Disc 1 opens with Popeye the Sailor’s 1933 film debut, a cartoon eponymously titled but presented under the banner of another Fleisher Bros. cartoon star, Betty Boop. Popeye was already a popular King Features comic strip character, created by E. C. Segar, and the one-eyed* sailor’s first appearance in the movies is heralded in the first scene.

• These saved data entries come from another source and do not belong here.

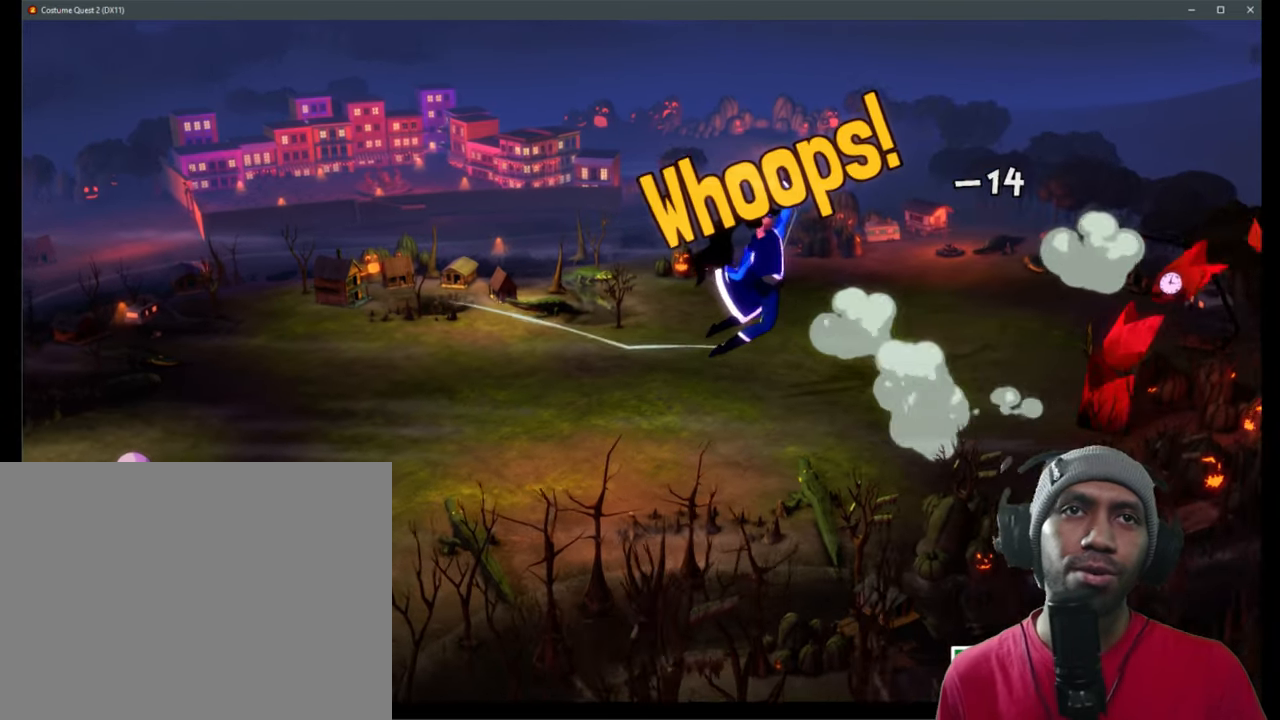
Gameplay with a controller (Xbox layout); each line is a JSON object with the inputs held at the frame after it (dt_ms = milliseconds from this image to that frame). "events" lists button and stick changes between this image and that frame as [ms after this image, input, new state], when the widget could be followed in between. Not read: HOME L1 L3 R3 Y.
{"dt_ms": 500, "buttons": ["R2"], "left_stick": "center", "right_stick": "center", "events": []}
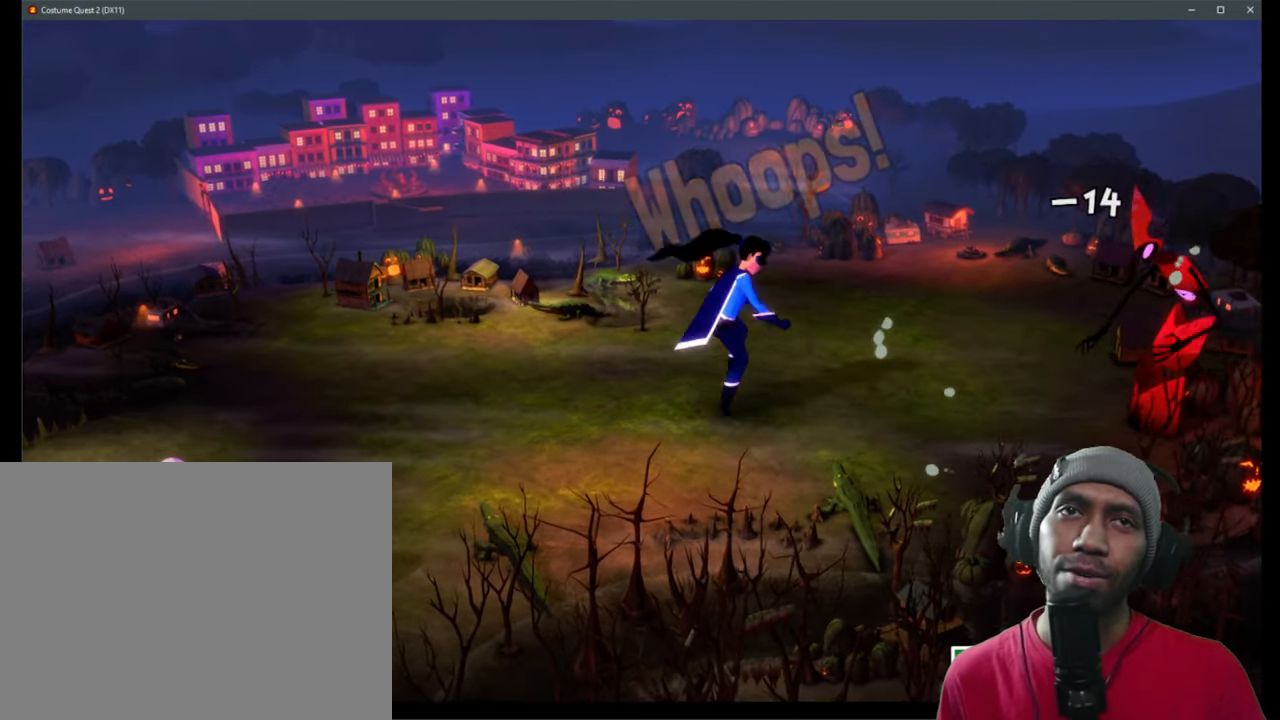
{"dt_ms": 500, "buttons": ["R2"], "left_stick": "center", "right_stick": "center", "events": []}
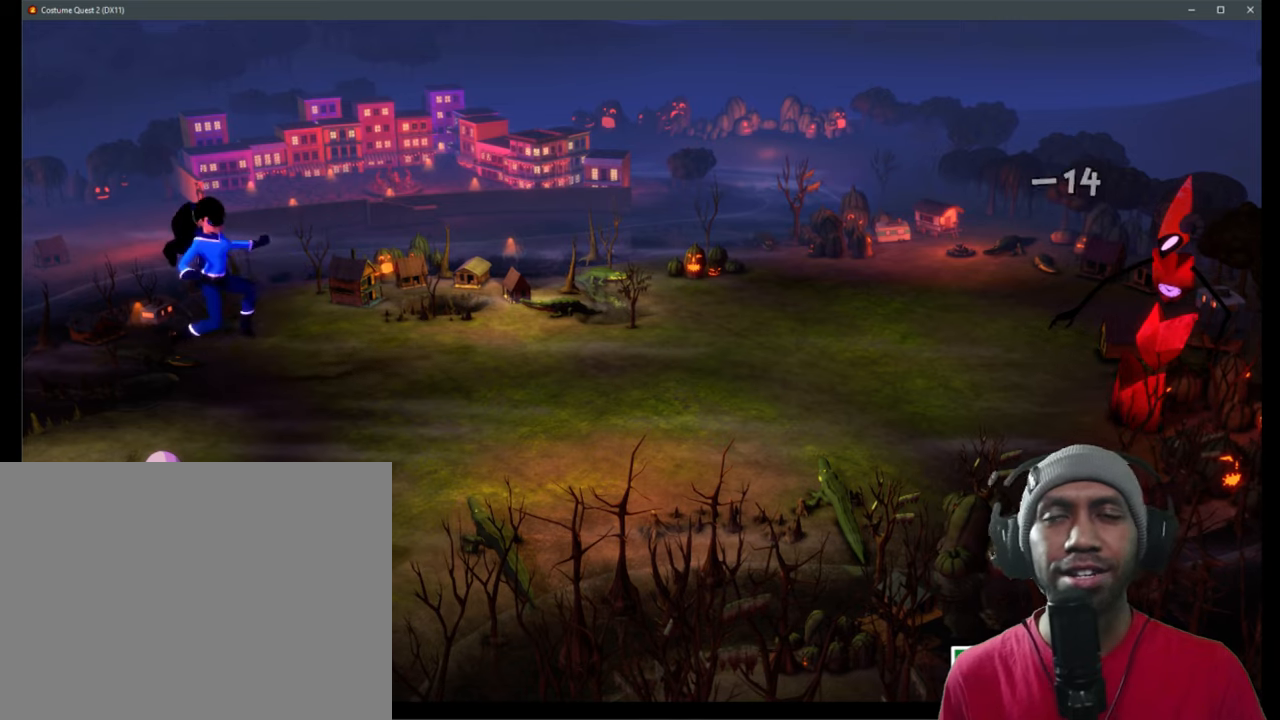
{"dt_ms": 1000, "buttons": ["R2"], "left_stick": "center", "right_stick": "center"}
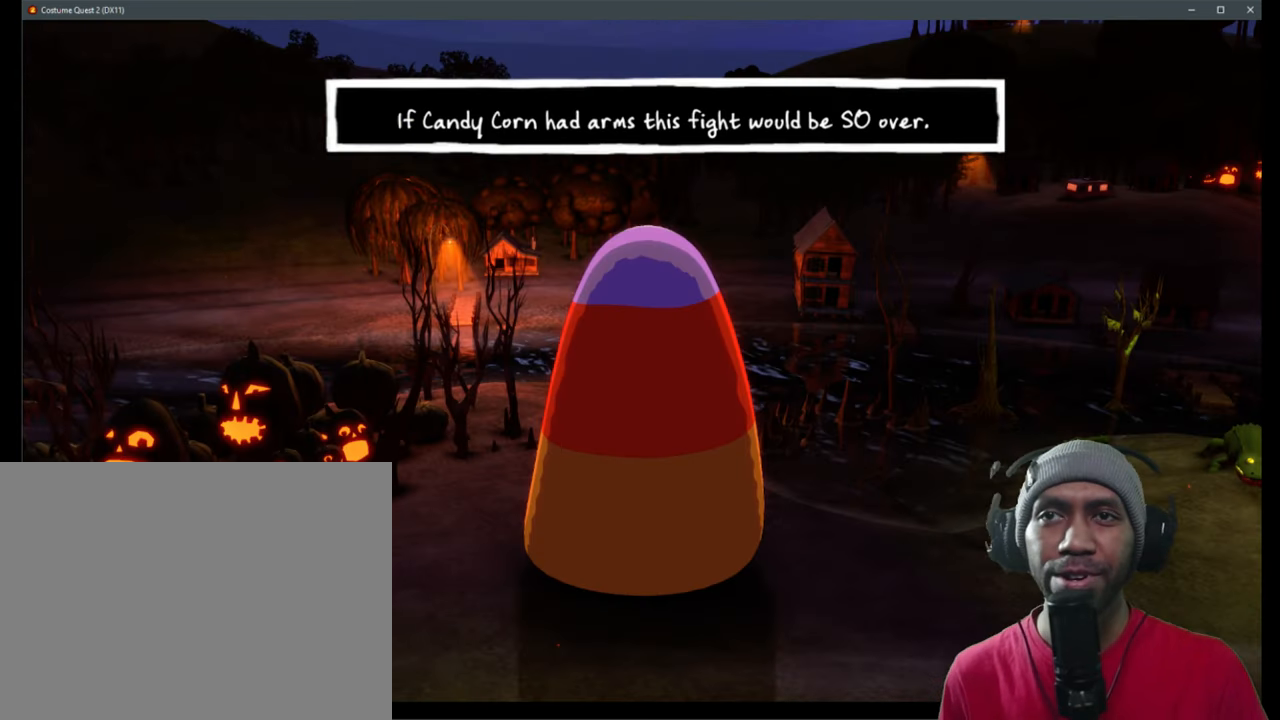
{"dt_ms": 500, "buttons": ["R2"], "left_stick": "center", "right_stick": "center", "events": []}
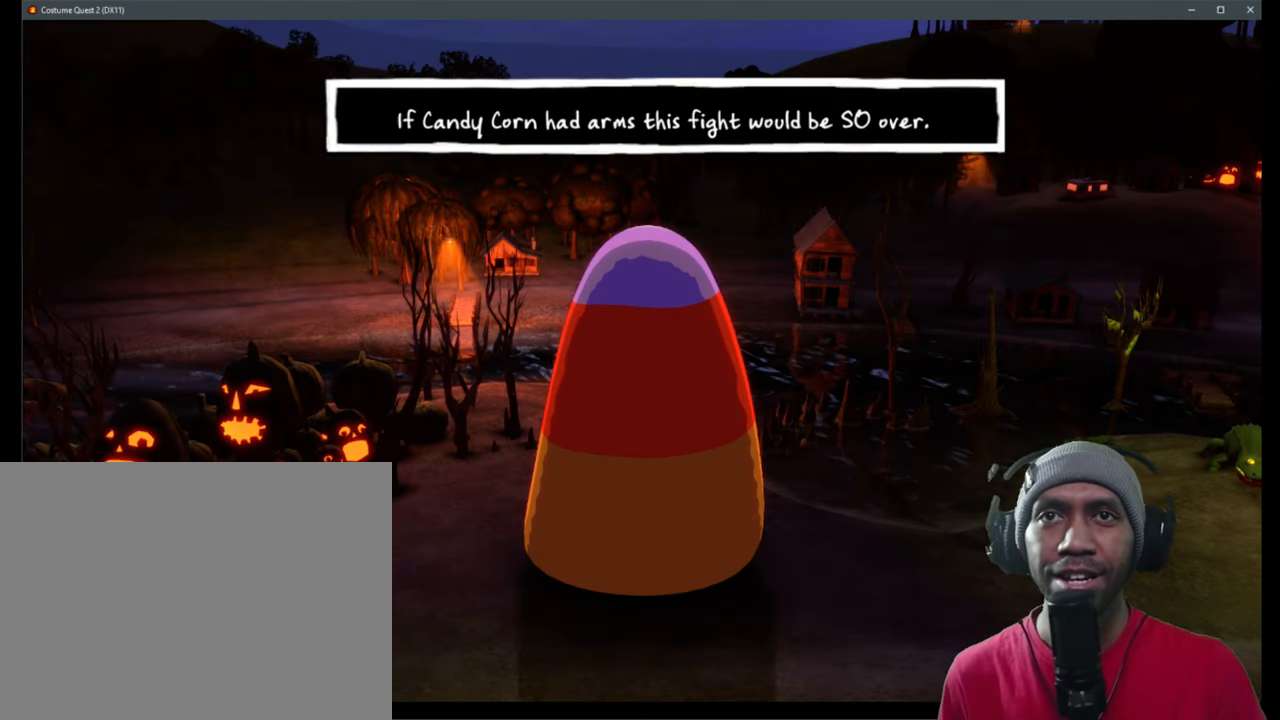
{"dt_ms": 500, "buttons": ["R2"], "left_stick": "center", "right_stick": "center", "events": []}
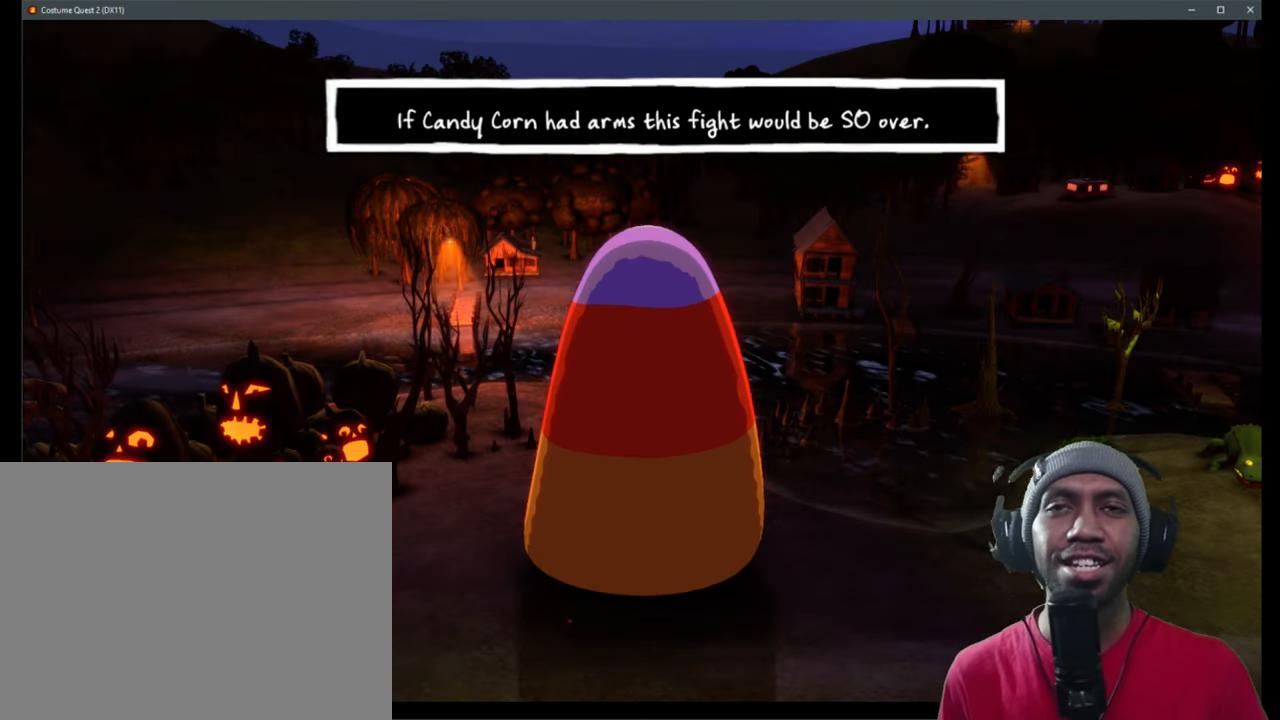
{"dt_ms": 500, "buttons": ["R2"], "left_stick": "center", "right_stick": "center", "events": []}
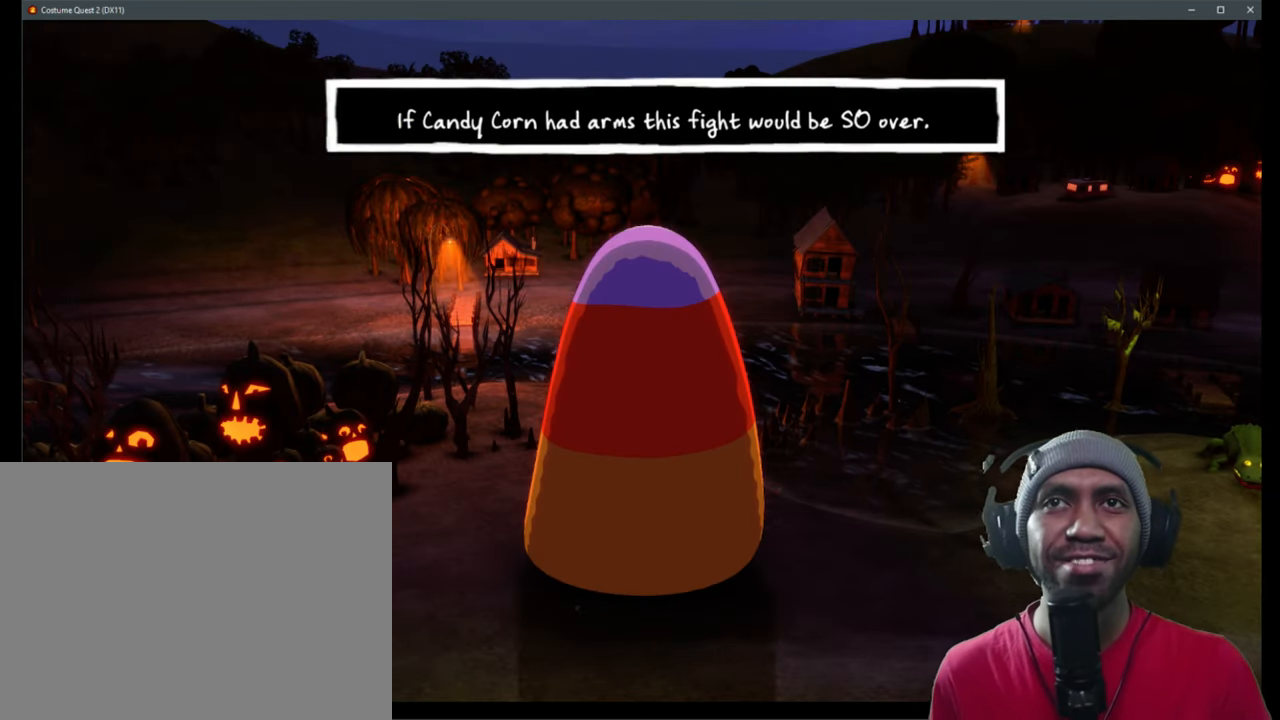
{"dt_ms": 500, "buttons": ["R2"], "left_stick": "center", "right_stick": "center", "events": []}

Newspapers (remember them?) come rushing off the presses and a close-up of one paper reveals the headline:

The Sailor with a “Sock” accepts Movie Contract

A “photograph” of Popeye on board a ship magically comes to life and instantly we get the first of several trademarks and recurring themes in the series: the “I’m Popeye the Sailor Man” song, the “toot-toot” of his pipe, and the fluidly circular motion of his arms and hips as he swaggers along. Gags 1 and 2: he smashes an anchor and turns it into hooks, then pulverizes a ship’s clock and the pieces reassemble into over a dozen little clocks. “So keep good behavior that’s your one lifesaver,” he sings. About two minutes in we meet girl friend Olive Oyl at the dock and learn that she can take care of herself against a masher, one of Popeye’s shipmates heading for shore leave. Interestingly they include barnyard animals in sailor suits. These non-human characters in human jobs disappear in later cartoons. Then Bluto, Popeye’s rival for Miss Oyl, makes a play for Olive. She fights him to a draw to the tune of “Barnacle Bill the Sailor” (the tune is used again in another Popeye cartoon in this set, “Beware of Barnacle Bill”). When Popeye shows up he just pushes Bluto aside and takes Olive to the carnival. Bluto is angry and you can tell from the raging battleship on his bare chest that he’s plotting revenge. For all the action described so far, and I left out some, we haven’t even hit the three minute mark.

We have a long shot of the carnival to the tune of “The Band Played On.” There’s an unbelievable amount of movement in this scene: a tunnel of love that pours people out and up into a spinning Ferris wheel, which drops patrons in two directions: onto a floating-in-air/ rotating merry-go-round and into the cars of a moving roller coaster. Here come the laughs: Bluto brutalizing the peacock ticket taker followed by Popeye eschewing the hammer to test his strength and using his fist to hit the block, which rings the bell so hard that it flies 93 million miles to give the sun a black eye.

A near-topless pre–Hayes Code Betty Boop does the Yaaka Hula and Popeye jumps on stage with her and busts a move as he dances (looks like rotoscope), grabbing the Bearded Lady’s beard and making a hula skirt out of it. A kidnapping and attempted murder-by-locomotive of Olive by Bluto is thwarted by our hero, aided by a can of spinach.

I’m in Disc 2 now and every night I watch one or two cartoons with one of my sons. He’s an aspiring voice artist and theater major. He’s learning a lot from Popeye, Olive, Bluto and the genius of the Fleisher’s Bros. and Segar’s greatest and long-missed creation. The Popumentaries are great too, especially the one on the men (and 1 woman!) who voiced Popeye.


*One-eyed or just permanently squinty? I’m not sure.